Nice, modify stc->clc, use prepare.exe and yay, the compressed size does not change against original. Seems safer than needing to modify the structure of BIOS file.

Someone who says he has a T4x with bad video chip volunteers to test it and I agree. I do the modification for T40-T42 BIOS, it's pretty quick the second time. Yet the person is pretty unresponsive and I eventually end up testing it on someone's T30. Now there I found some similar check, which seems to return result different way, but by now I'm pretty sure I under some more asm instructions and can modify them, so I change to return always the same result.

The person flashes T30 with it and replies something which I can't really understand, it's confused, but says that it actually boots when the harddrive is not present. I look at the BIOS and notice I've done a mistake. I notice there's one more similar checking routine, which IDA didn't reveal by itself and having found out about PCI class IDs (0x200 network ethernet, 0x280 network other = wireless) I realize that what I'd modified was ethernet-devices check. Well, at least it powers up. Done the correct modification, owner of T30 flashed, and it works. Not-approved wireless card accepted. This was easy, because BiosCode1, where the whitelist resides, is not compressed.

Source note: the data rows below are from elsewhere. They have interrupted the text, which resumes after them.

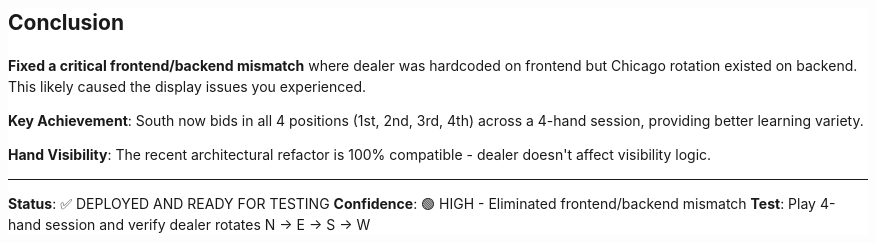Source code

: 
## Conclusion

**Fixed a critical frontend/backend mismatch** where dealer was hardcoded on frontend but Chicago rotation existed on backend. This likely caused the display issues you experienced.

**Key Achievement**: South now bids in all 4 positions (1st, 2nd, 3rd, 4th) across a 4-hand session, providing better learning variety.

**Hand Visibility**: The recent architectural refactor is 100% compatible - dealer doesn't affect visibility logic.

---

**Status**: ✅ DEPLOYED AND READY FOR TESTING
**Confidence**: 🟢 HIGH - Eliminated frontend/backend mismatch
**Test**: Play 4-hand session and verify dealer rotates N → E → S → W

Doing the same for R32, where no-1802 oes not work, and first success. After third machine I realize, that the checking routine always asks some far function for 0x100, 0x102, 0x12C and 0x12E addresses, searching for these numbers (last two) makes it easy to find the whitelist check even when IDA does not auto-disassemble the part.

Recently I've learned something more. At some forum I've found T60 BIOS where SLIC table is added - I think it's the thing that allows OEM Vista bypass activation. Comparing it with original, I realize that each module's offset actually says where to find next module. There's added module in the BIOS and it's done simply by rewriting some (not know if chosen randomly, but looks so) module's (A) offset to a pointer to a free space, and putting a new module in the free space with offset set to the old offset of (A). Nothing more is changed and people say it works. And what more, people say that BIOS updates _don't break it_. It must mean that BIOS is flashed module by module and when not present, it's not overwritten. So there should be no risk

And right now I have realized what the "magic bytes" mentioned in my first post are. They're addresses at which the modules should be loaded (and perhaps also flashed?). IDA sometimes shows you call/jmp far ptr XXXXh:XXXXh. The "magic bytes" are the first part, finally I won't have to try to tell which module is at which address by trying to check if at called addresses is any meaningful code.
For example in T60 2.20 BIOS, BiosCode5 is at 5082h, BiosCode1 at 4190h and BiosCode4 at 3B2Fh.

Well that's my story. I think I'll make a tool which will be able to replace a module in existing BIOS file, with the ability to make more room for it (when shrinking nothing is needed, just write correct length) and a tool to recalculate checksum (it took me three hours before I finally tried to use catenate with -Debug and learned that only upper 1MB gets checksummed).